**O que produzir**
Transcreva, por favor, do trecho de origem abaixo tudo o que vai desde "Conforme amplamente divulgado" até "realidade constitucional brasileira.", sem nenhuma alteração.

**Trecho de origem**
Conforme amplamente divulgado na mídia nacional e internacional, no dia 02.12.2015, a Presidência da Câmara dos Deputados recebeu e autuou a Denúncia por Crime de Responsabilidade (DCR) n° 1, de 2015, oferecida por Miguel Reale Júnior, Hélio Pereira Bicudo e Janaína Conceição Paschoal, subscrita pelo Advogado Flávio Henrique Costa Pereira contra a Excelentíssima Senhora Presidente da República, Dilma Vana Rousseff, atribuindo-lhe a prática, em tese, dos crimes de responsabilidade tipificados no art. 85, V, VI e VII, da Constituição Federal, e art. 4, V e VI, art. 9, itens 3 e 7, art. 10, itens 6 a 9 e art. 11, item 3, todos da Lei 1.079/1950.

Nos meses que se seguiram, o feito transcorreu de forma regular, dentro dos parâmetros legais e constitucionais, até a ocorrência de atos notoriamente paralelos à realidade constitucional brasileira.

 Durante a fase de julgamento, iniciada em 25.08.16, foram realizados os debates orais entre as partes, bem como a discussão da matéria pelas Senhoras e pelos Senhores Senadores, oportunidade em que 63 (sessenta e três) parlamentares fizeram uso da Tribuna, seguido de uma constitucionalmente inexplicável bipartição do julgamento em 2 (dois) atos, numa clara intenção de amenizar a pena da Ré, e rasgar o texto constitucional.

                                    Tal excrecência jurídica teve origem com o pleito, no início da sessão, do Partido dos Trabalhadores, representado pelo Senador Humberto Costa, que formulou requerimento ao Presidente pedindo que o julgamento fosse dividido em duas partes: uma sobre a perda do cargo, e a segunda sobre a inabilitação para o exercício das funções públicas por oito anos, tendo tal pleito sido deferido, violando o texto expresso da Constituição Federal de 1988:

“Art. 52. Compete privativamente ao Senado Federal:

I - processar e julgar o Presidente e o Vice-Presidente da República nos crimes de responsabilidade, bem como os Ministros de Estado e os Comandantes da Marinha, do Exército e da Aeronáutica nos crimes da mesma natureza conexos com aqueles;

(...)

Parágrafo único. Nos casos previstos nos incisos I e II, funcionará como Presidente o do Supremo Tribunal Federal, limitando-se a condenação, que somente será proferida por dois terços dos votos do Senado Federal, à perda do cargo, com inabilitação, por oito anos, para o exercício de função pública, sem prejuízo das demais sanções judiciais cabíveis.”

Importa esclarecer, de forma inicial, que o parágrafo único do dispositivo supracitado é dotado de claridade hermenêutica ao aduzir que, no caso de crime de responsabilidade praticado pelo Presidente da República, a condenação imposta será "à perda do cargo, com inabilitação, por oito anos, para o exercício de função pública".

**Dados disponíveis**
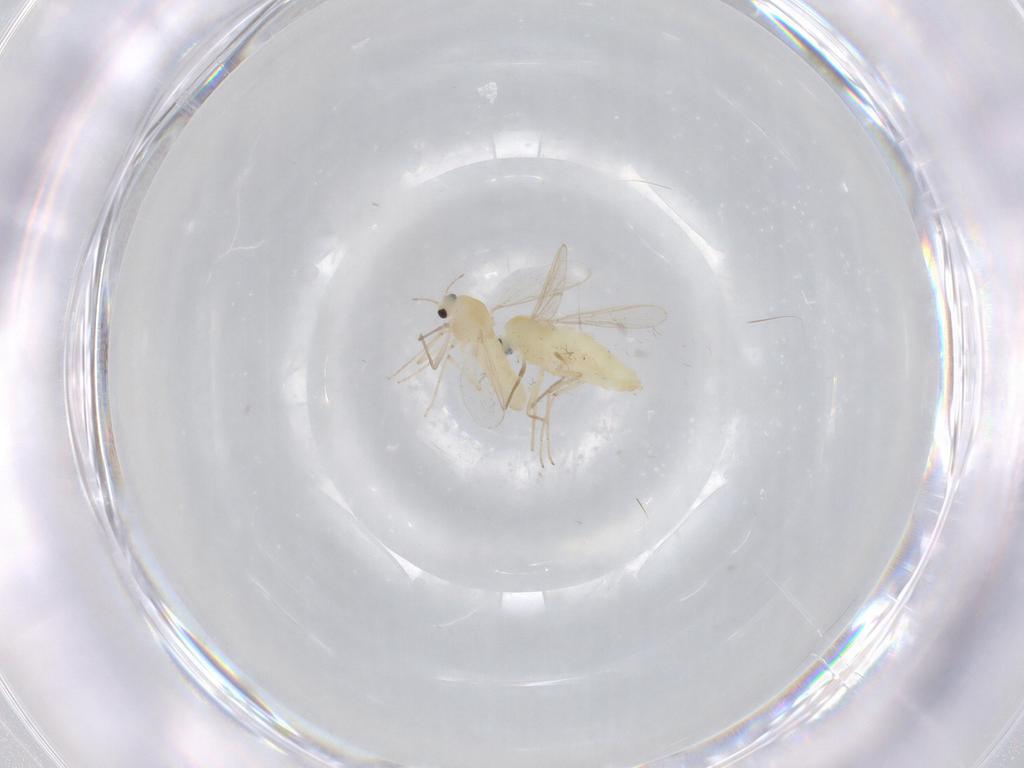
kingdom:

**Resposta ao exercício**
Conforme amplamente divulgado na mídia nacional e internacional, no dia 02.12.2015, a Presidência da Câmara dos Deputados recebeu e autuou a Denúncia por Crime de Responsabilidade (DCR) n° 1, de 2015, oferecida por Miguel Reale Júnior, Hélio Pereira Bicudo e Janaína Conceição Paschoal, subscrita pelo Advogado Flávio Henrique Costa Pereira contra a Excelentíssima Senhora Presidente da República, Dilma Vana Rousseff, atribuindo-lhe a prática, em tese, dos crimes de responsabilidade tipificados no art. 85, V, VI e VII, da Constituição Federal, e art. 4, V e VI, art. 9, itens 3 e 7, art. 10, itens 6 a 9 e art. 11, item 3, todos da Lei 1.079/1950.

Nos meses que se seguiram, o feito transcorreu de forma regular, dentro dos parâmetros legais e constitucionais, até a ocorrência de atos notoriamente paralelos à realidade constitucional brasileira.